→ **Task directions**:
Extract every line of the items that contains the string "ipynb", and treat uppercase and lowercase letters as distinct.

···

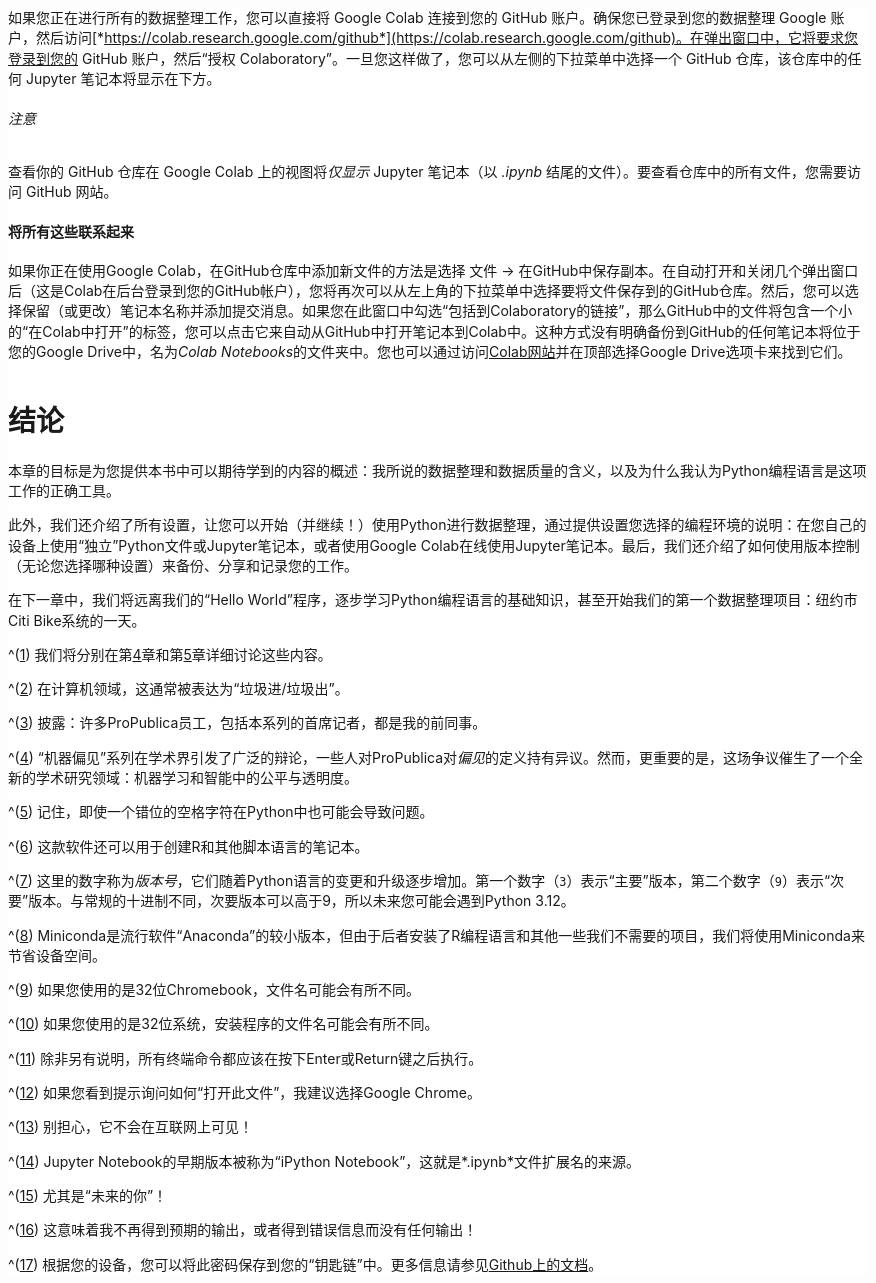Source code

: 如果您正在进行所有的数据整理工作，您可以直接将 Google Colab 连接到您的 GitHub 账户。确保您已登录到您的数据整理 Google 账户，然后访问[*https://colab.research.google.com/github*](https://colab.research.google.com/github)。在弹出窗口中，它将要求您登录到您的 GitHub 账户，然后“授权 Colaboratory”。一旦您这样做了，您可以从左侧的下拉菜单中选择一个 GitHub 仓库，该仓库中的任何 Jupyter 笔记本将显示在下方。

###### 注意

查看你的 GitHub 仓库在 Google Colab 上的视图将*仅显示* Jupyter 笔记本（以 *.ipynb* 结尾的文件）。要查看仓库中的所有文件，您需要访问 GitHub 网站。

#### 将所有这些联系起来

如果你正在使用Google Colab，在GitHub仓库中添加新文件的方法是选择 文件 → 在GitHub中保存副本。在自动打开和关闭几个弹出窗口后（这是Colab在后台登录到您的GitHub帐户），您将再次可以从左上角的下拉菜单中选择要将文件保存到的GitHub仓库。然后，您可以选择保留（或更改）笔记本名称并添加提交消息。如果您在此窗口中勾选“包括到Colaboratory的链接”，那么GitHub中的文件将包含一个小的“在Colab中打开”的标签，您可以点击它来自动从GitHub中打开笔记本到Colab中。这种方式没有明确备份到GitHub的任何笔记本将位于您的Google Drive中，名为*Colab Notebooks*的文件夹中。您也可以通过访问[Colab网站](https://colab.research.google.com)并在顶部选择Google Drive选项卡来找到它们。

# 结论

本章的目标是为您提供本书中可以期待学到的内容的概述：我所说的数据整理和数据质量的含义，以及为什么我认为Python编程语言是这项工作的正确工具。

此外，我们还介绍了所有设置，让您可以开始（并继续！）使用Python进行数据整理，通过提供设置您选择的编程环境的说明：在您自己的设备上使用“独立”Python文件或Jupyter笔记本，或者使用Google Colab在线使用Jupyter笔记本。最后，我们还介绍了如何使用版本控制（无论您选择哪种设置）来备份、分享和记录您的工作。

在下一章中，我们将远离我们的“Hello World”程序，逐步学习Python编程语言的基础知识，甚至开始我们的第一个数据整理项目：纽约市Citi Bike系统的一天。

^([1](ch01.html#idm45143428836064-marker)) 我们将分别在第[4](ch04.html#chapter4)章和第[5](ch05.html#chapter5)章详细讨论这些内容。

^([2](ch01.html#idm45143428764544-marker)) 在计算机领域，这通常被表达为“垃圾进/垃圾出”。

^([3](ch01.html#idm45143429060384-marker)) 披露：许多ProPublica员工，包括本系列的首席记者，都是我的前同事。

^([4](ch01.html#idm45143429056016-marker)) “机器偏见”系列在学术界引发了广泛的辩论，一些人对ProPublica对*偏见*的定义持有异议。然而，更重要的是，这场争议催生了一个全新的学术研究领域：机器学习和智能中的公平与透明度。

^([5](ch01.html#idm45143428504912-marker)) 记住，即使一个错位的空格字符在Python中也可能会导致问题。

^([6](ch01.html#idm45143428494768-marker)) 这款软件还可以用于创建R和其他脚本语言的笔记本。

^([7](ch01.html#idm45143428474976-marker)) 这里的数字称为*版本号*，它们随着Python语言的变更和升级逐步增加。第一个数字（`3`）表示“主要”版本，第二个数字（`9`）表示“次要”版本。与常规的十进制不同，次要版本可以高于9，所以未来您可能会遇到Python 3.12。

^([8](ch01.html#idm45143421172256-marker)) Miniconda是流行软件“Anaconda”的较小版本，但由于后者安装了R编程语言和其他一些我们不需要的项目，我们将使用Miniconda来节省设备空间。

^([9](ch01.html#idm45143421119776-marker)) 如果您使用的是32位Chromebook，文件名可能会有所不同。

^([10](ch01.html#idm45143428675216-marker)) 如果您使用的是32位系统，安装程序的文件名可能会有所不同。

^([11](ch01.html#idm45143428664000-marker)) 除非另有说明，所有终端命令都应该在按下Enter或Return键之后执行。

^([12](ch01.html#idm45143428659312-marker)) 如果您看到提示询问如何“打开此文件”，我建议选择Google Chrome。

^([13](ch01.html#idm45143428595488-marker)) 别担心，它不会在互联网上可见！

^([14](ch01.html#idm45143428573360-marker)) Jupyter Notebook的早期版本被称为“iPython Notebook”，这就是*.ipynb*文件扩展名的来源。

^([15](ch01.html#idm45143424049200-marker)) 尤其是“未来的你”！

^([16](ch01.html#idm45143424006608-marker)) 这意味着我不再得到预期的输出，或者得到错误信息而没有任何输出！

^([17](ch01.html#idm45143423946496-marker)) 根据您的设备，您可以将此密码保存到您的“钥匙链”中。更多信息请参见[Github上的文档](https://docs.github.com/en/github/authenticating-to-github/connecting-to-github-with-ssh/working-with-ssh-key-passphrases)。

···

→ **Answer box**:
查看你的 GitHub 仓库在 Google Colab 上的视图将*仅显示* Jupyter 笔记本（以 *.ipynb* 结尾的文件）。要查看仓库中的所有文件，您需要访问 GitHub 网站。
^([14](ch01.html#idm45143428573360-marker)) Jupyter Notebook的早期版本被称为“iPython Notebook”，这就是*.ipynb*文件扩展名的来源。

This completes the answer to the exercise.